On shakedown day, we brought a stock Ridgeline to the desert to compare it with the race-r
And every one of those flats was on the right front corner. "You never get a flat on the driver side," Skilton said, and we could hear the sheepish grin coming through the phone. "This truck is really wide; we could never get our minds around how wide it was. So we'd get in a situation where we thought we missed that rock on the right, but ...." Then again, Skilton said, "I'd rather take a flat tire than a crushed oil pan or a ruined transmission.
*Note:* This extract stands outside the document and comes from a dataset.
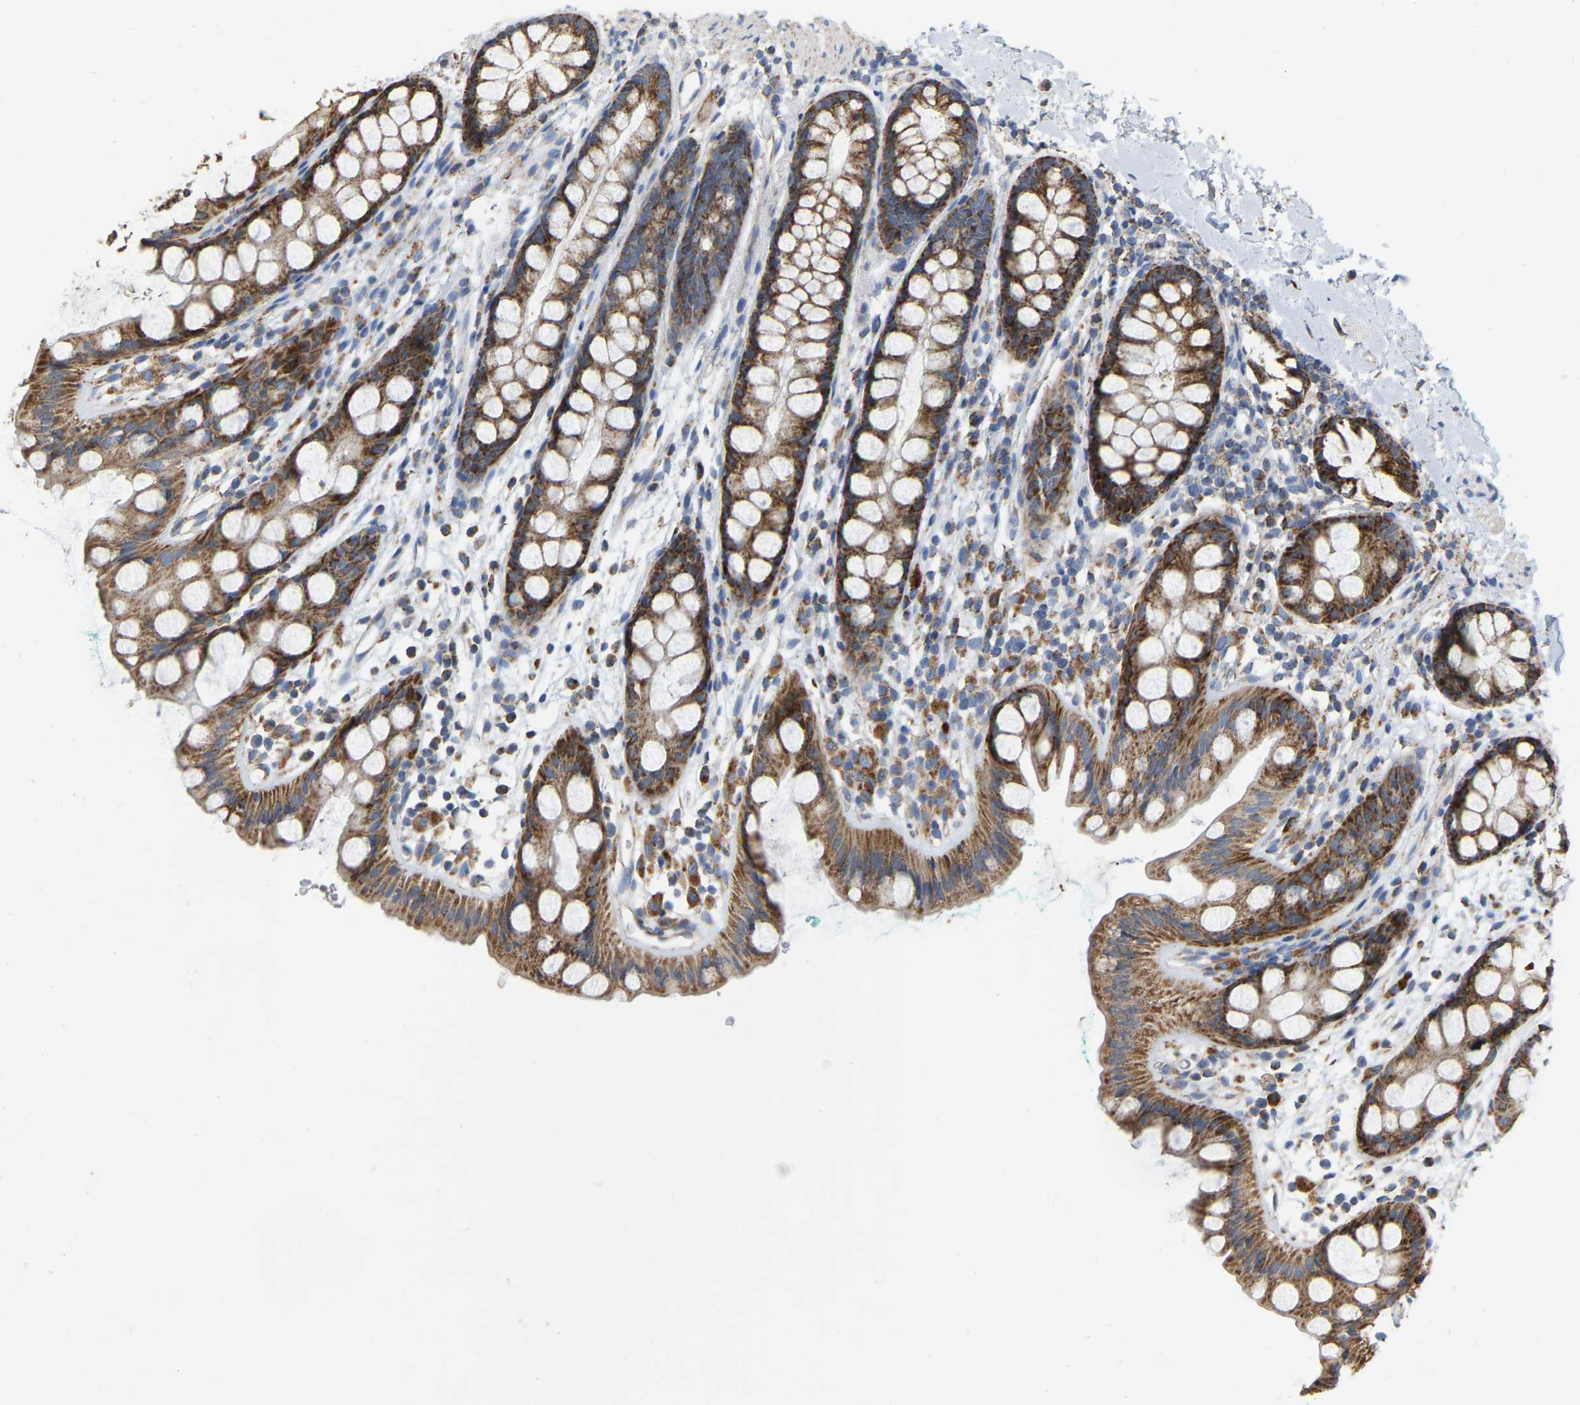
{"staining": {"intensity": "moderate", "quantity": ">75%", "location": "cytoplasmic/membranous"}, "tissue": "rectum", "cell_type": "Glandular cells", "image_type": "normal", "snomed": [{"axis": "morphology", "description": "Normal tissue, NOS"}, {"axis": "topography", "description": "Rectum"}], "caption": "Rectum stained for a protein demonstrates moderate cytoplasmic/membranous positivity in glandular cells. (DAB (3,3'-diaminobenzidine) IHC with brightfield microscopy, high magnification).", "gene": "CBLB", "patient": {"sex": "female", "age": 65}}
You take 18 wheels and tires to a race, but only one engine."
Both Skiltons take full responsibility for the mistaken tire choice, saying they should have figured out a way to mount BFG's Mud-Terrain tires, which carry a D load rating (3,195 pounds) that's 25 percent stronger than the C rating (2,740) on the All-Terrains. "It was a bad choice of tires on our part," Clive said. "We knew it was a street tire, not a race tire." Added Gavin, "We know now that the truck will pull a big tire, but we didn't originally think it would."
Not ones to give up easily, the CaRR team took the Ridgeline back to the shop and made some changes. Using a hammer and torch, Skilton pounded on the wheelwells so they'd accept the 33-inch MTs. He also tweaked the suspension again-taking out the bumpstops and lengthening the limiting straps to give it more travel, and stiffening the spring rate one more time, to 500 pounds. "That will slow everything down, so we can keep the rocks away from the rims."
Just a week after the 1000 they were back in the desert: Nevada this time, for the Best in the Desert Henderson 400 and a happy ending to this story. Not only did the Ridgeline finish the race, 46th out of 137 starters, it won its class. The Skiltons say Honda was ecstatic about the truck's performance in both races, and the factory will continue the race program into 2006. After all, there is still the Baja to be tamed-on four wheels.